Grape and fig leaf spoon sweets

In late October I spent a week on the island of Andros, back in the same beautiful place I was in in June, charming Melisses. And can I say, late October was, unexpectedly, perhaps even more beautiful than in June? It was warm and sunny, punctuated by a few intensely windy days, but perfectly warm actually to be in summer attire on the beach (the girls thought the water was great too, though it was definitely chillier than it was in June).

We were there for a photoshoot — this time someone else photographing, the sweet, talented Taryn from Quartier Collective, and this time it was my girls getting photographed, dressed up in the cutest Tea Collection threads (of which I will share more once the Spring/Summer 2020 collection is announced!). It was an incredible week together of five families and 11 children sharing, bonding, making memories and lifetime friends and looking utterly adorable while they were at it.
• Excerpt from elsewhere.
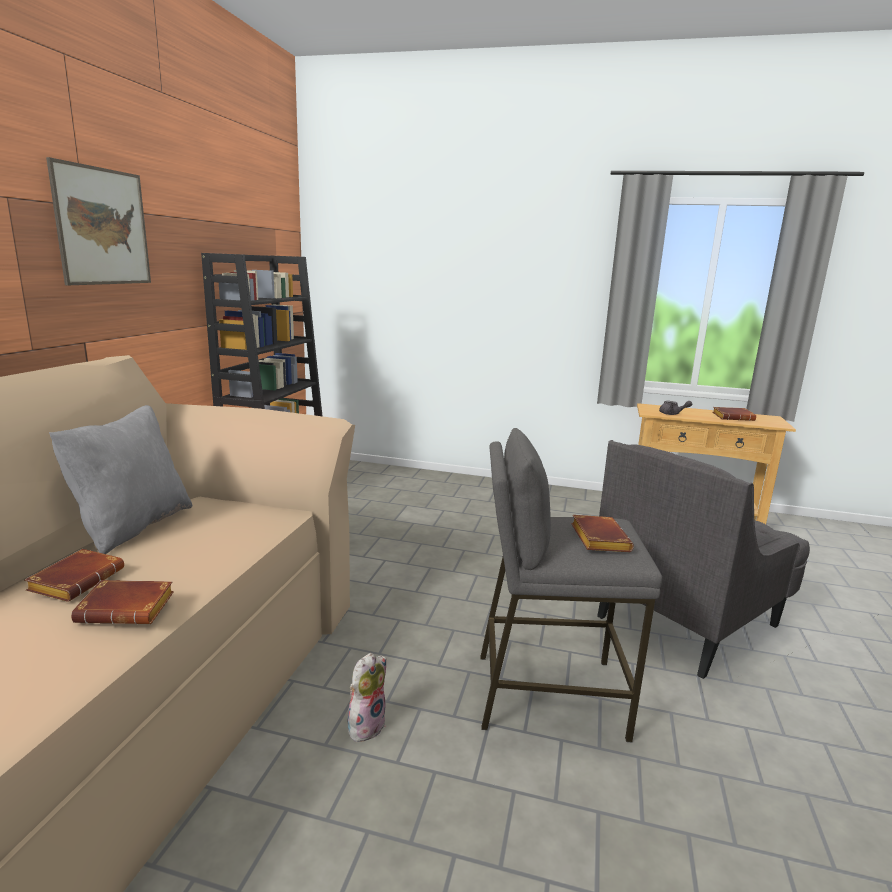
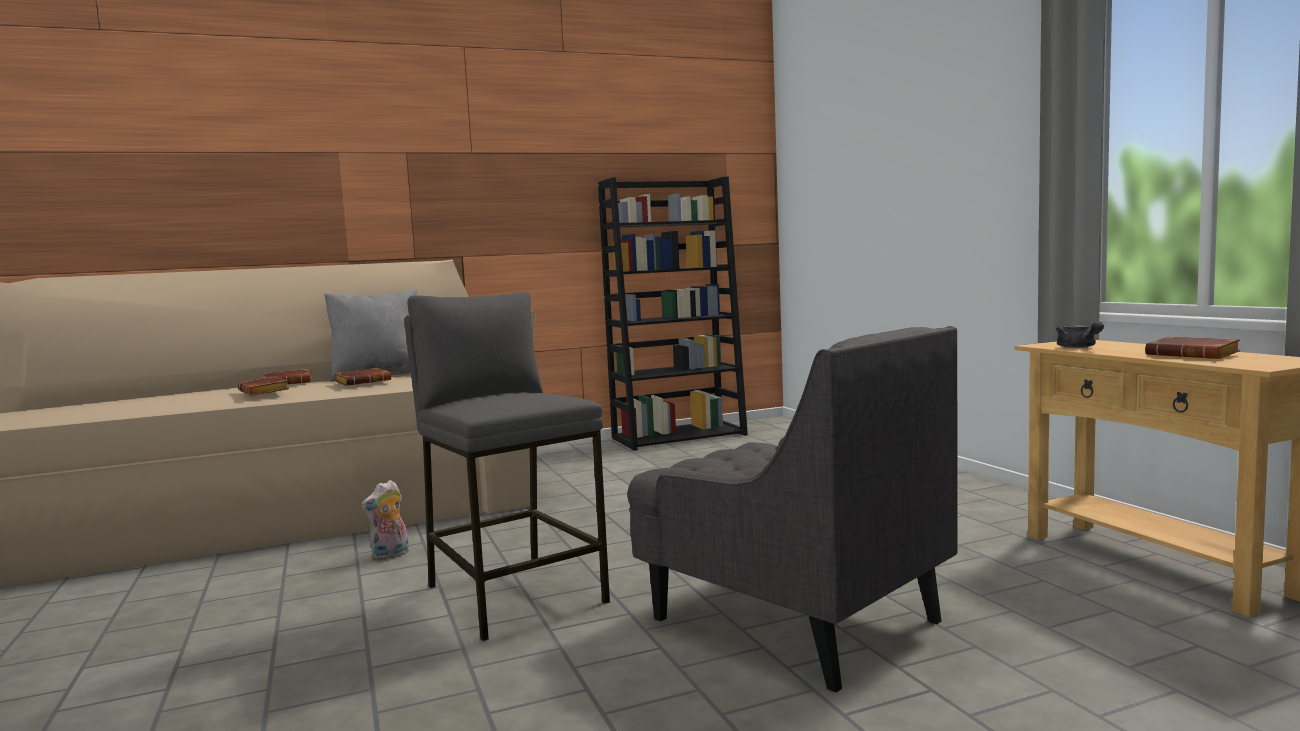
camera: 55 degrees right, 10 degrees down
picture [46,157,151,285] -> none
plush toy [348,653,386,745] -> plush toy turned 135 degrees clockwise [361,480,409,561]
brown book [571,515,634,552] -> brown book moved to [334,368,391,386]
grey armchair [597,440,810,679] -> grey armchair turned 150 degrees counterclockwise [627,326,958,692]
We explored the town of Chora, picked olives by the sea, had picnics on deserted beaches and adopted (momentarily) every cat we found.

So I could actually sit back a little, relax a little, and nosy over to the kitchen to see what Allegra, Maxi and Anna were preparing for us that day (although I couldn’t resist one day getting into the kitchen to make some of Georgina Hayden’s tahinopita – sweet tahini bread swirls – with some leftover pizza dough). Every morning, in the beautiful dining room, there was breakfast waiting for us: hard boiled eggs drizzled in olive oil and dusted with pepper, Allegra’s granola, Greek yoghurt so thick a spoon can stand up straight in it, dark tahini, and a collection of about 8 or 10 jars of spoon sweets and jams made by Anna, the housekeeper. I was immediately hooked on Anna’s grape spoon sweets: Whole white grapes cooked in a syrup perfumed with rose.
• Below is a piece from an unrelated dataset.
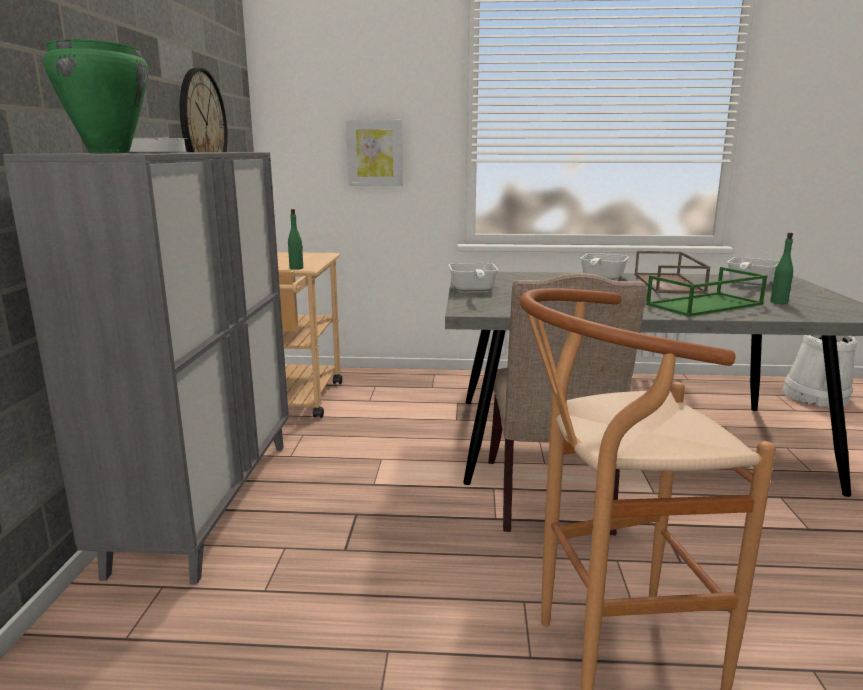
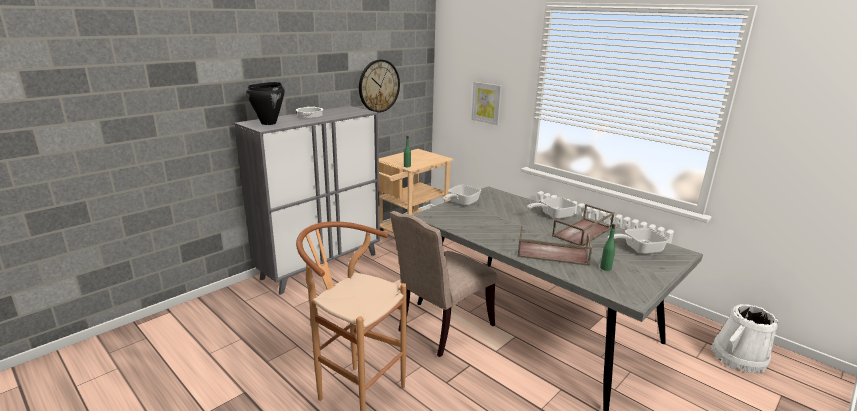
camera: 40 degrees right, 5 degrees up
green cooking pot [43,38,148,153] -> black cooking pot [246,82,284,125]
green tray [646,267,768,317] -> brown tray [517,225,592,266]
After a few mime-like “discussions” and me peering over Anna’s shoulder as she made another batch, I felt like I could manage to make it at home: the rose scent comes from a few sprigs of rose geranium leaves picked out of the garden (heavenly!) and Anna doesn’t use too much sugar. The leaves give the syrup a unique floral character, very similar to roses but not quite. I suppose you could use a splash of rose water in its place but I wonder if it would almost be overpowering. As I don’t have any rose geranium at home I thought I could replicate something similar by using fig leaves, which also lend a delicious, floral note to syrup. The result is so good that even once the grapes have been picked out of it, I’m still conserving the perfumed syrup to drizzle over yogurt and fruit.
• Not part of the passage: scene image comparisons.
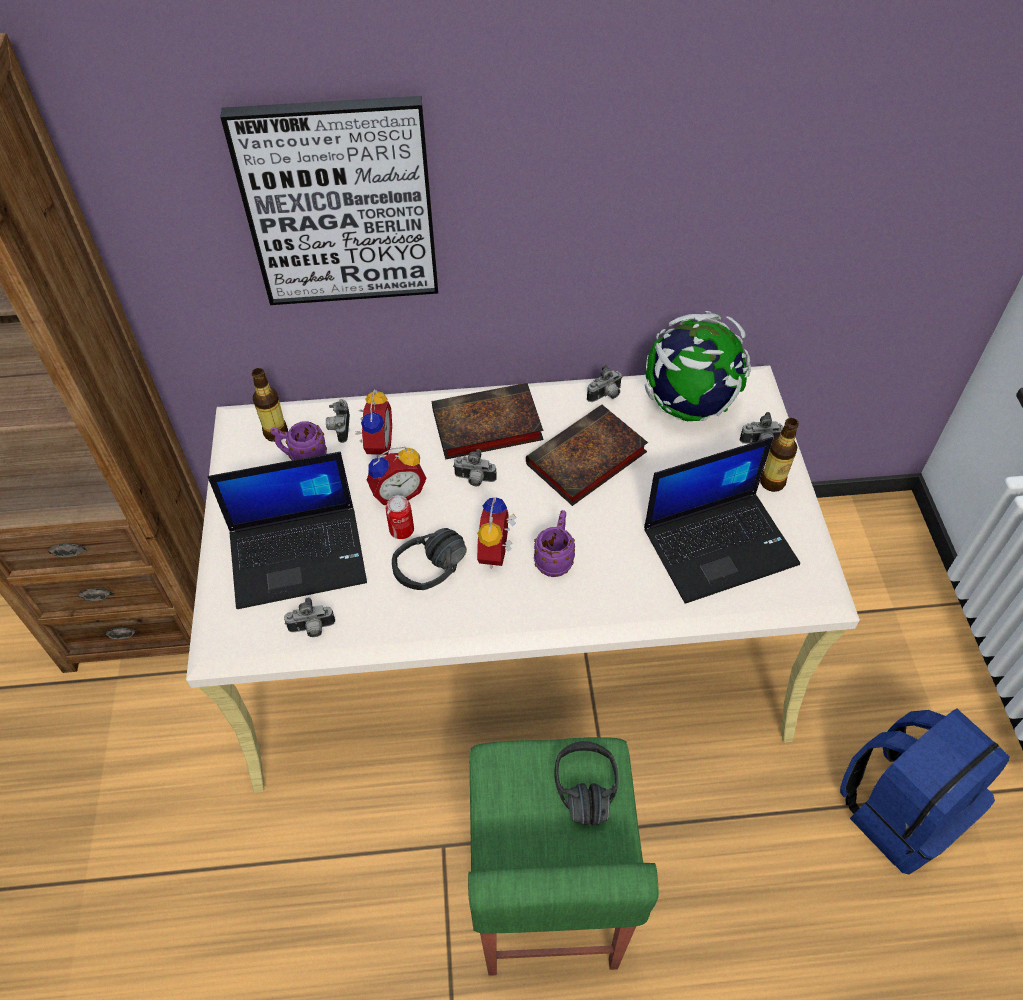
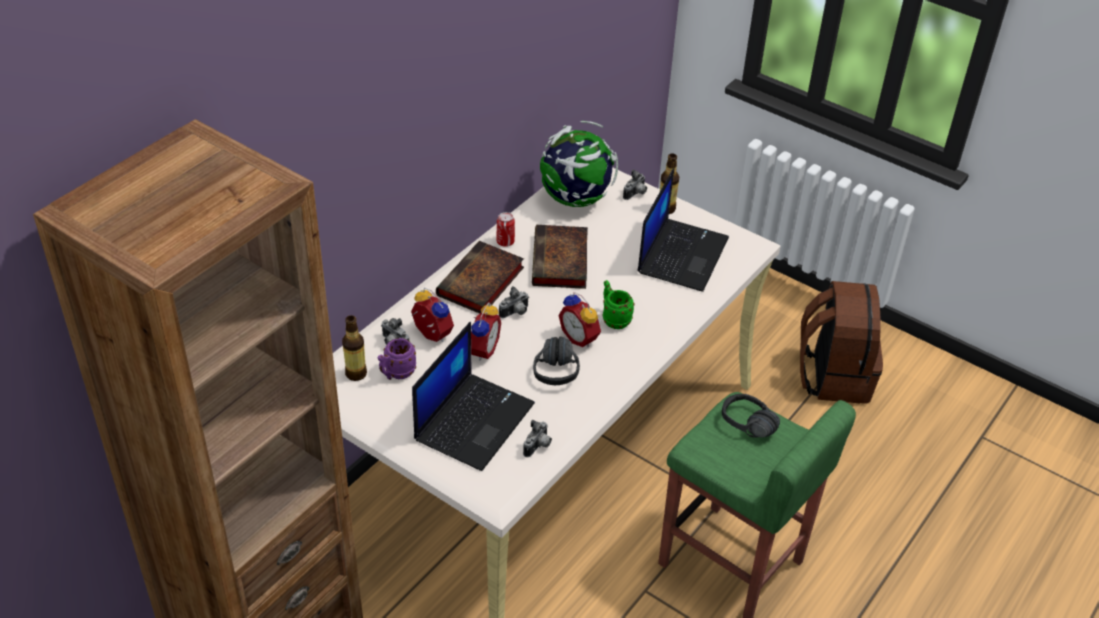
camera: 50 degrees left, 10 degrees down
picture [220,96,438,305] -> none
can [386,495,414,539] -> can moved to [497,212,515,247]
purple mug [534,510,575,577] -> green mug [602,280,635,329]
camera [587,365,622,402] -> none
blue backpack [840,708,1010,875] -> brown backpack [800,281,883,404]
I read many recipes that said to cover the grapes with sugar overnight and then bring them to a simmer the next day, so I have done it that way, even though Anna cooked them right away.

Grape spoon sweets with fig leaf

  • 1 kilogram of white grapes
  • 600 grams of sugar
  • 2-3 fig leaves
  • 1 lemon

Rinse the grapes and pull off the stems. Place them, still dripping, in a wide saucepan and cover with the sugar. Leave overnight (or for a few hours). Place over low heat, squeeze over the lemon juice and gently bring to a simmer. Once the sugar is dissolved, add the fig leaves (try to bury them under the grapes so they are submersed in liquid) and continue to simmer uncovered the grapes begin to look translucent and the syrup has set, about 1 hour. Keep a little saucer in the freezer to test (as you would a jam) if the syrup is set or not. A blob of hot syrup on the cold saucer should, after a moment, wrinkle a little when you poke it with a finger. You may need to tilt the plate to see it in the right light.

Pour the hot spoon sweets into sterilised jars, pop the lids on and then boil the filled, sealed jars in a pot of water for 10 minutes. Let cool, then store in a cool dry place. Once opened, store in the refrigerator.

This is absolutely delicious with yogurt as a dessert or breakfast. I think even with a plain sponge cake and some whipped mascarpone or ricotta it would be pretty special.